▸ **TASK STATEMENT**: Reproduce the following lines verbatim, omitting the picture.

▸ **DATA EXCERPTS**:
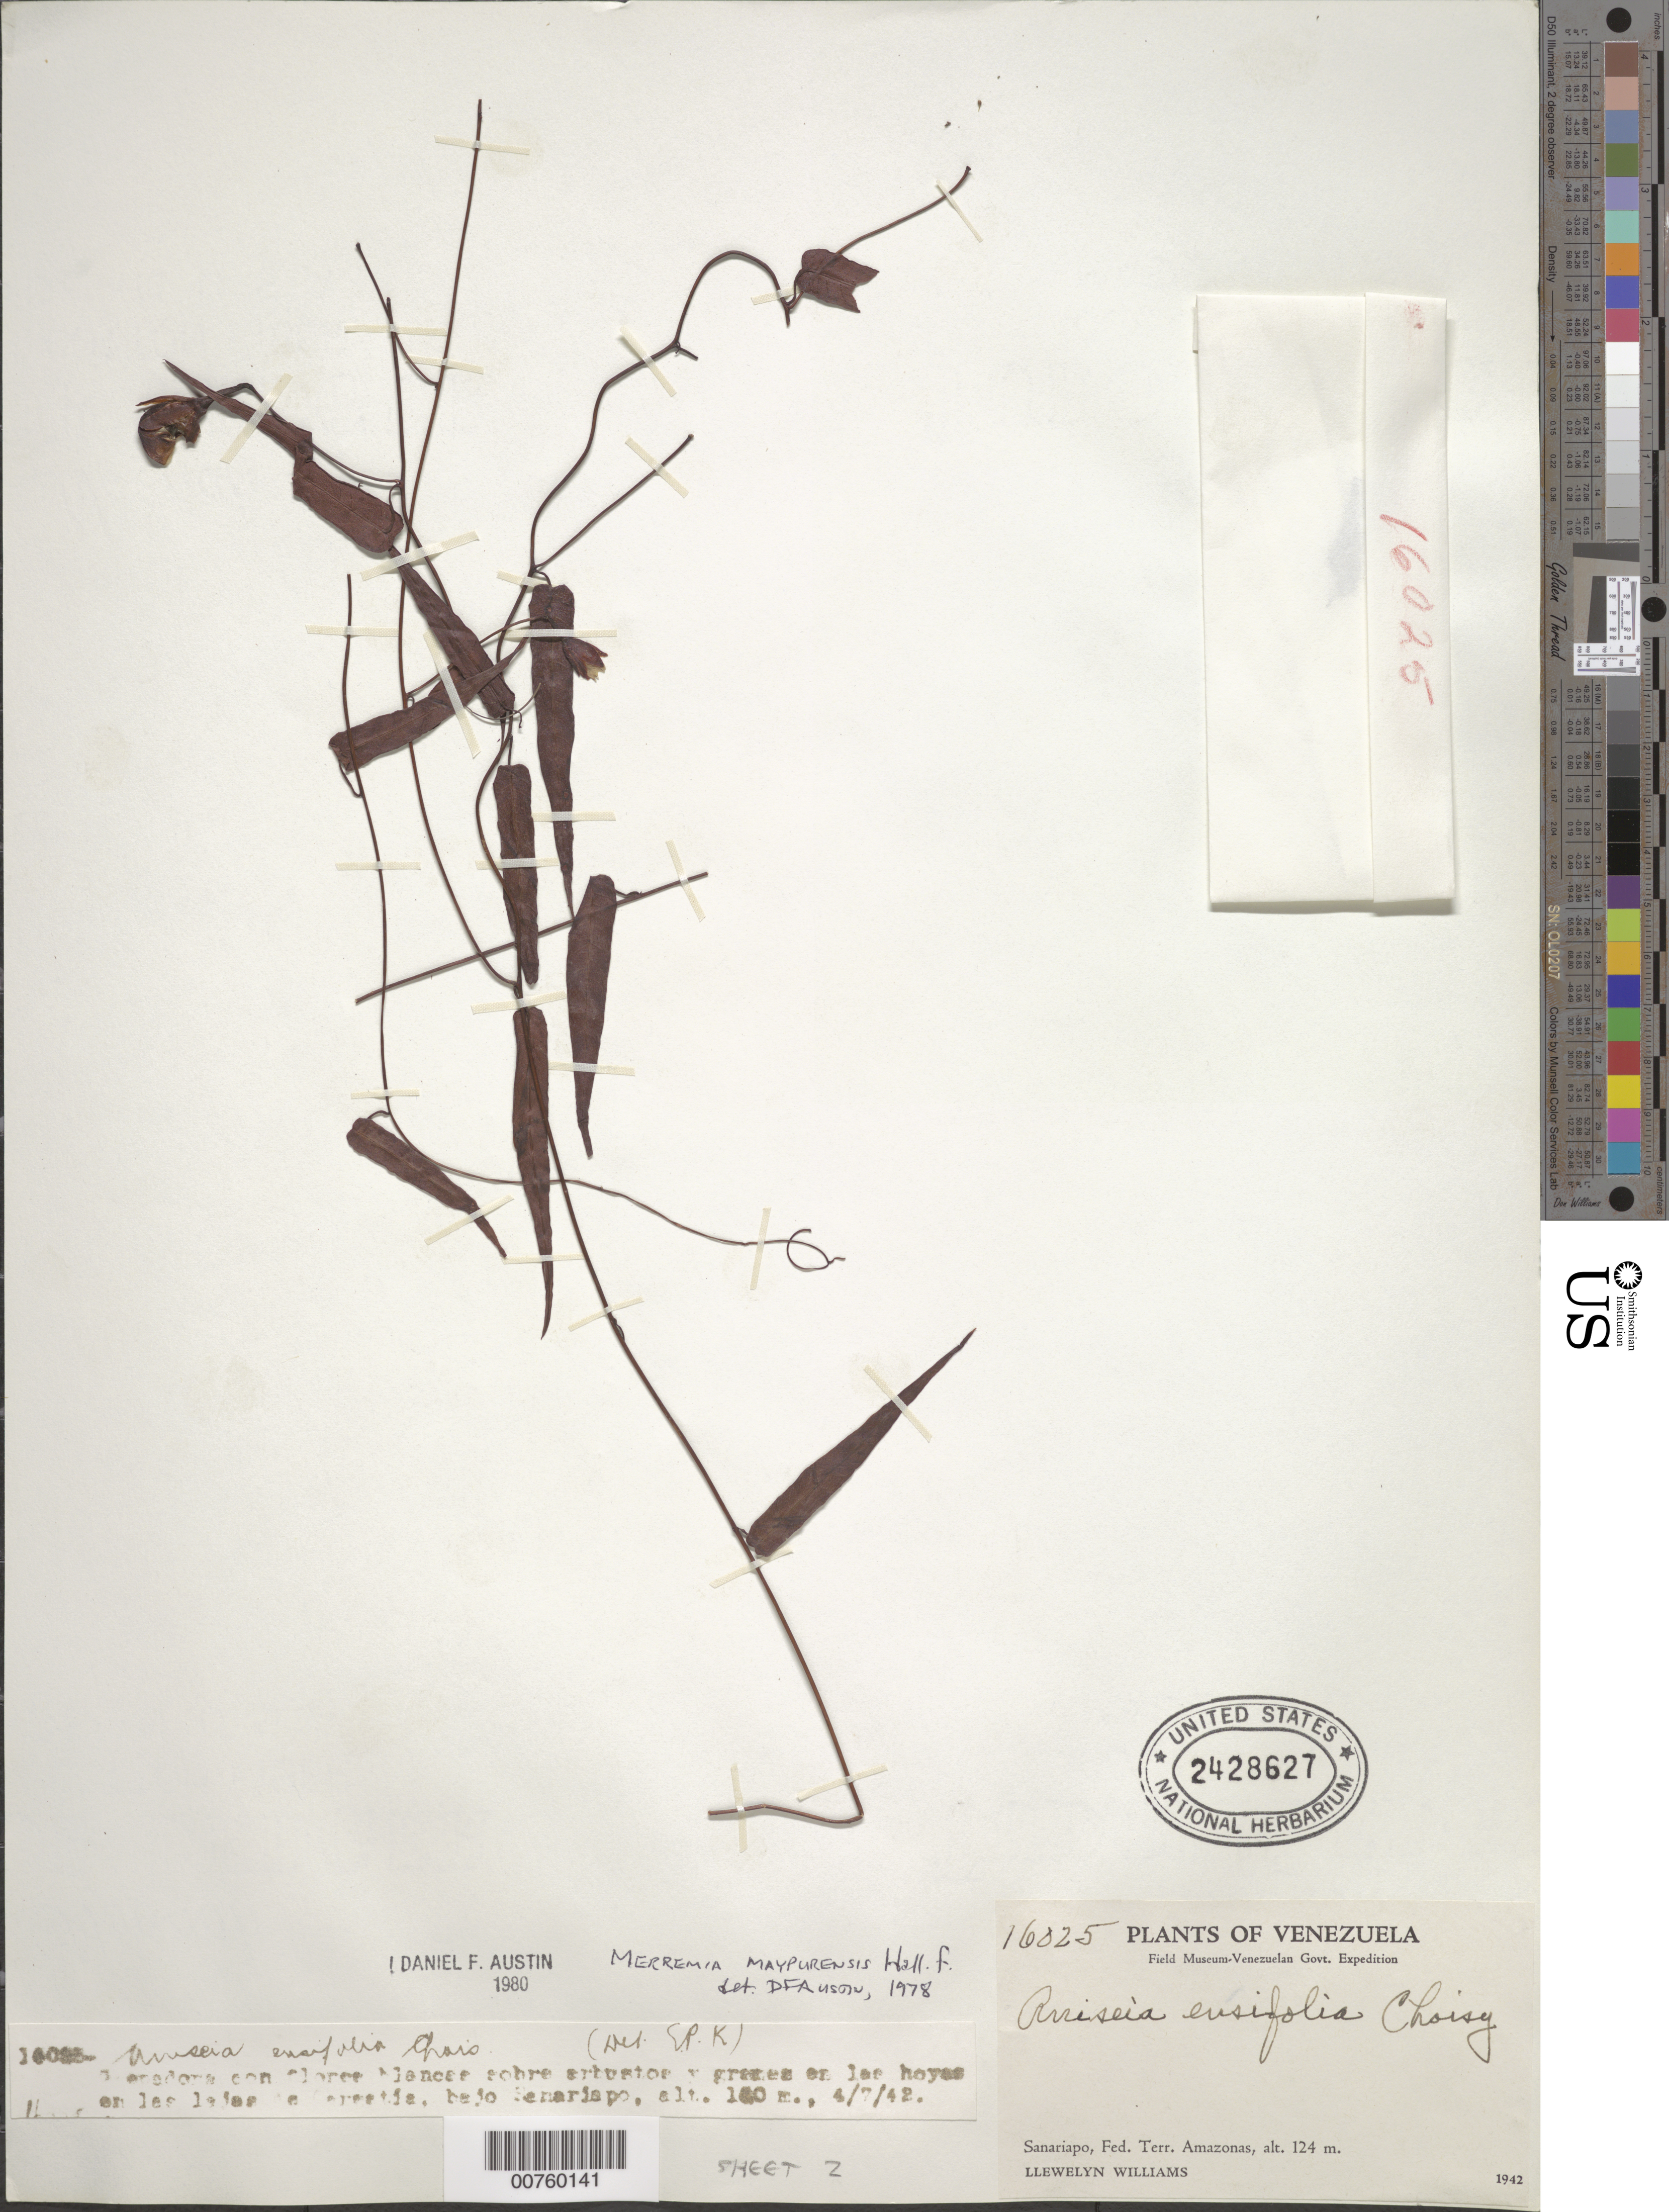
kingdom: Plantae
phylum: Tracheophyta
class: Magnoliopsida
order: Solanales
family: Convolvulaceae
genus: Operculina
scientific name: Operculina maypurensis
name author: (Hallier f.) A. R. Simões & Staples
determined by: Strong, Mark T., (BOT), Smithsonian Institution - National Museum of Natural History (UNITED STATES)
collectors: Ll. Williams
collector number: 16025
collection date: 1942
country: Venezuela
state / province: Amazonas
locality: Sanariapo, Fed. Terr. Amazonas.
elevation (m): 124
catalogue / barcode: US 2428627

▸ **EXPECTED OUTPUT**:
kingdom: Plantae
phylum: Tracheophyta
class: Magnoliopsida
order: Solanales
family: Convolvulaceae
genus: Operculina
scientific name: Operculina maypurensis
name author: (Hallier f.) A. R. Simões & Staples
determined by: Strong, Mark T., (BOT), Smithsonian Institution - National Museum of Natural History (UNITED STATES)
collectors: Ll. Williams
collector number: 16025
collection date: 1942
country: Venezuela
state / province: Amazonas
locality: Sanariapo, Fed. Terr. Amazonas.
elevation (m): 124
catalogue / barcode: US 2428627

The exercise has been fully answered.